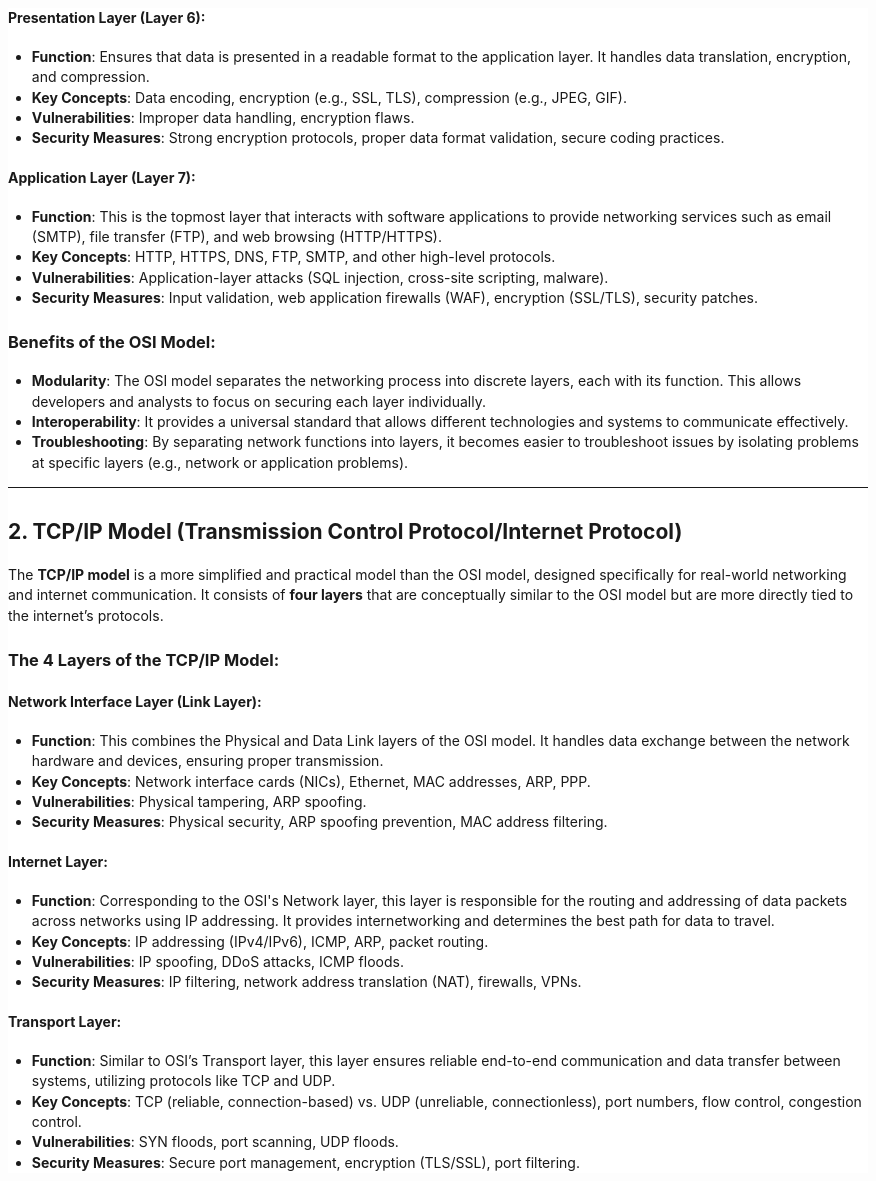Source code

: #### **Presentation Layer (Layer 6):**
- **Function**: Ensures that data is presented in a readable format to the application layer. It handles data translation, encryption, and compression.
- **Key Concepts**: Data encoding, encryption (e.g., SSL, TLS), compression (e.g., JPEG, GIF).
- **Vulnerabilities**: Improper data handling, encryption flaws.
- **Security Measures**: Strong encryption protocols, proper data format validation, secure coding practices.

#### **Application Layer (Layer 7):**
- **Function**: This is the topmost layer that interacts with software applications to provide networking services such as email (SMTP), file transfer (FTP), and web browsing (HTTP/HTTPS).
- **Key Concepts**: HTTP, HTTPS, DNS, FTP, SMTP, and other high-level protocols.
- **Vulnerabilities**: Application-layer attacks (SQL injection, cross-site scripting, malware).
- **Security Measures**: Input validation, web application firewalls (WAF), encryption (SSL/TLS), security patches.

### Benefits of the OSI Model:
- **Modularity**: The OSI model separates the networking process into discrete layers, each with its function. This allows developers and analysts to focus on securing each layer individually.
- **Interoperability**: It provides a universal standard that allows different technologies and systems to communicate effectively.
- **Troubleshooting**: By separating network functions into layers, it becomes easier to troubleshoot issues by isolating problems at specific layers (e.g., network or application problems).

---

## 2. TCP/IP Model (Transmission Control Protocol/Internet Protocol)
The **TCP/IP model** is a more simplified and practical model than the OSI model, designed specifically for real-world networking and internet communication. It consists of **four layers** that are conceptually similar to the OSI model but are more directly tied to the internet’s protocols.

### The 4 Layers of the TCP/IP Model:
#### **Network Interface Layer (Link Layer):**
- **Function**: This combines the Physical and Data Link layers of the OSI model. It handles data exchange between the network hardware and devices, ensuring proper transmission.
- **Key Concepts**: Network interface cards (NICs), Ethernet, MAC addresses, ARP, PPP.
- **Vulnerabilities**: Physical tampering, ARP spoofing.
- **Security Measures**: Physical security, ARP spoofing prevention, MAC address filtering.

#### **Internet Layer:**
- **Function**: Corresponding to the OSI's Network layer, this layer is responsible for the routing and addressing of data packets across networks using IP addressing. It provides internetworking and determines the best path for data to travel.
- **Key Concepts**: IP addressing (IPv4/IPv6), ICMP, ARP, packet routing.
- **Vulnerabilities**: IP spoofing, DDoS attacks, ICMP floods.
- **Security Measures**: IP filtering, network address translation (NAT), firewalls, VPNs.

#### **Transport Layer:**
- **Function**: Similar to OSI’s Transport layer, this layer ensures reliable end-to-end communication and data transfer between systems, utilizing protocols like TCP and UDP.
- **Key Concepts**: TCP (reliable, connection-based) vs. UDP (unreliable, connectionless), port numbers, flow control, congestion control.
- **Vulnerabilities**: SYN floods, port scanning, UDP floods.
- **Security Measures**: Secure port management, encryption (TLS/SSL), port filtering.

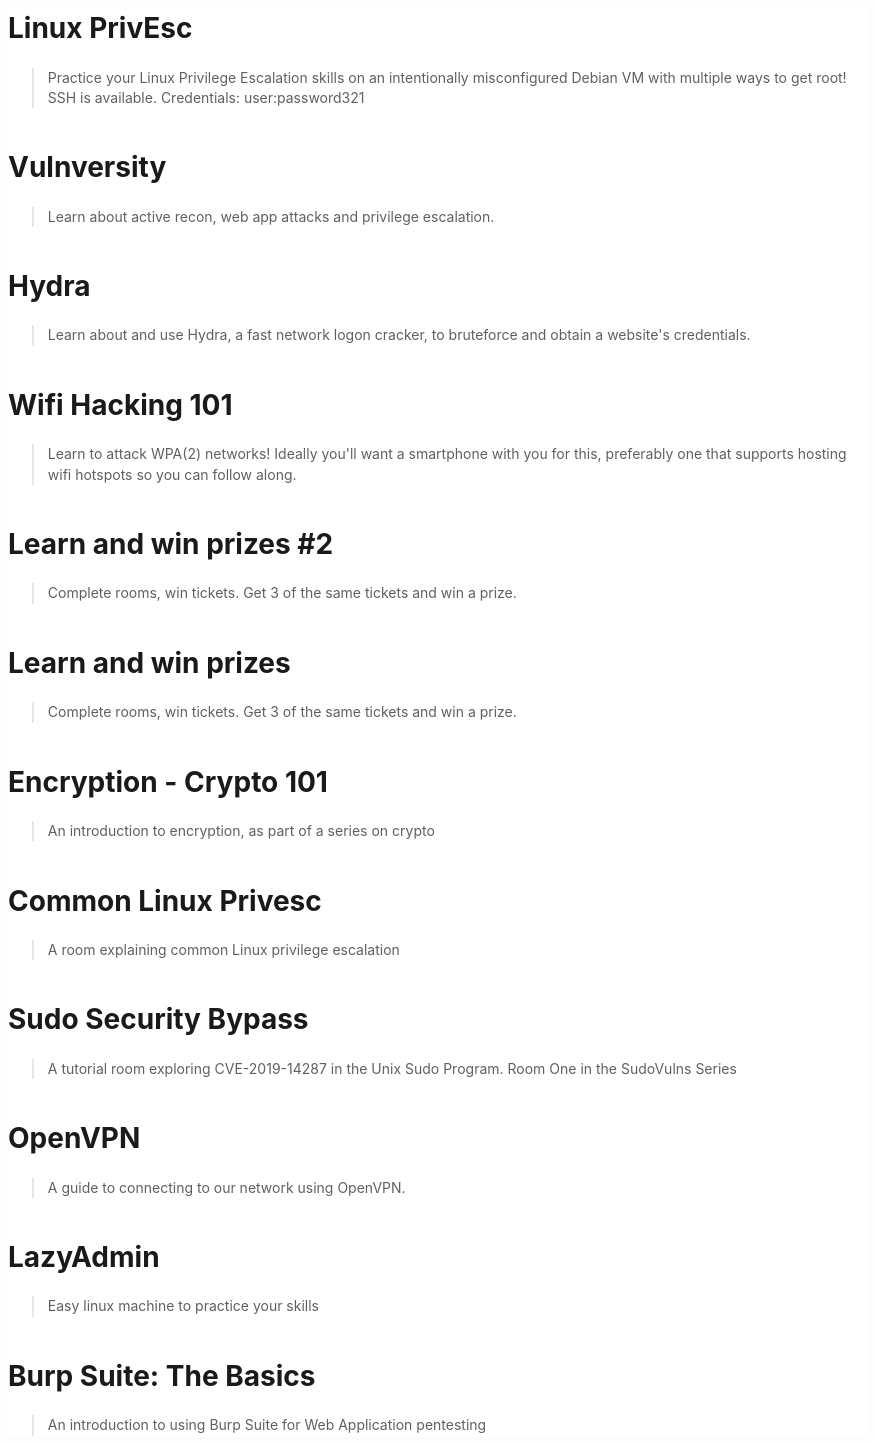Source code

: # Linux PrivEsc
> Practice your Linux Privilege Escalation skills on an intentionally misconfigured Debian VM with multiple ways to get root! SSH is available. Credentials: user:password321

# Vulnversity
> Learn about active recon, web app attacks and privilege escalation.

# Hydra
> Learn about and use Hydra, a fast network logon cracker, to bruteforce and obtain a website's credentials.

# Wifi Hacking 101
> Learn to attack WPA(2) networks! Ideally you'll want a smartphone with you for this, preferably one that supports hosting wifi hotspots so you can follow along.

# Learn and win prizes #2
> Complete rooms, win tickets. Get 3 of the same tickets and win a prize.

# Learn and win prizes
> Complete rooms, win tickets. Get 3 of the same tickets and win a prize.

# Encryption - Crypto 101
> An introduction to encryption, as part of a series on crypto

# Common Linux Privesc
> A room explaining common Linux privilege escalation

# Sudo Security Bypass
> A tutorial room exploring CVE-2019-14287 in the Unix Sudo Program. Room One in the SudoVulns Series

# OpenVPN
> A guide to connecting to our network using OpenVPN.

# LazyAdmin
> Easy linux machine to practice your skills

# Burp Suite: The Basics
> An introduction to using Burp Suite for Web Application pentesting
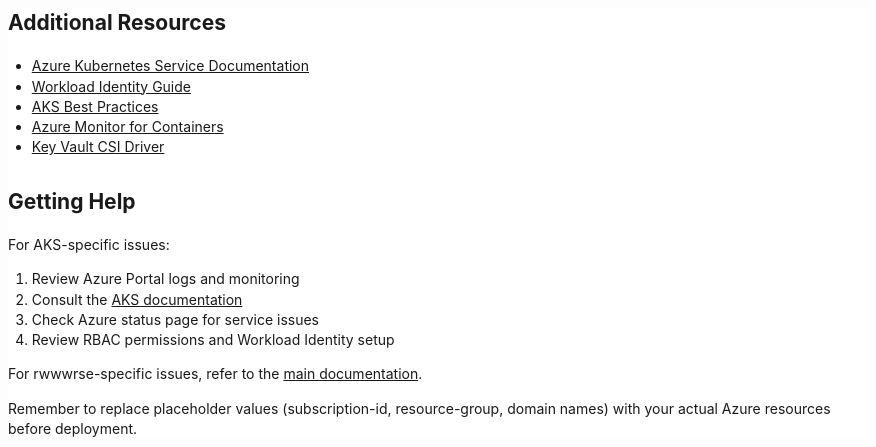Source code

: ## Additional Resources

- [Azure Kubernetes Service Documentation](https://docs.microsoft.com/azure/aks/)
- [Workload Identity Guide](https://docs.microsoft.com/azure/aks/workload-identity-overview)
- [AKS Best Practices](https://docs.microsoft.com/azure/aks/best-practices)
- [Azure Monitor for Containers](https://docs.microsoft.com/azure/azure-monitor/containers/container-insights-overview)
- [Key Vault CSI Driver](https://docs.microsoft.com/azure/aks/csi-secrets-store-driver)

## Getting Help

For AKS-specific issues:

1. Review Azure Portal logs and monitoring
2. Consult the [AKS documentation](https://docs.microsoft.com/azure/aks/)
3. Check Azure status page for service issues
4. Review RBAC permissions and Workload Identity setup

For rwwwrse-specific issues, refer to the [main documentation](../../../docs/DEPLOYMENT.md).

Remember to replace placeholder values (subscription-id, resource-group, domain names) with your actual Azure resources before deployment.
—————
[PROMPT]: From the listing above, copy out each line where the word "Learn" appears.

[YOUR RESPONSE]:
> Learn about active recon, web app attacks and privilege escalation.
> Learn about and use Hydra, a fast network logon cracker, to bruteforce and obtain a website's credentials.
> Learn to attack WPA(2) networks! Ideally you'll want a smartphone with you for this, preferably one that supports hosting wifi hotspots so you can follow along.
# Learn and win prizes #2
# Learn and win prizes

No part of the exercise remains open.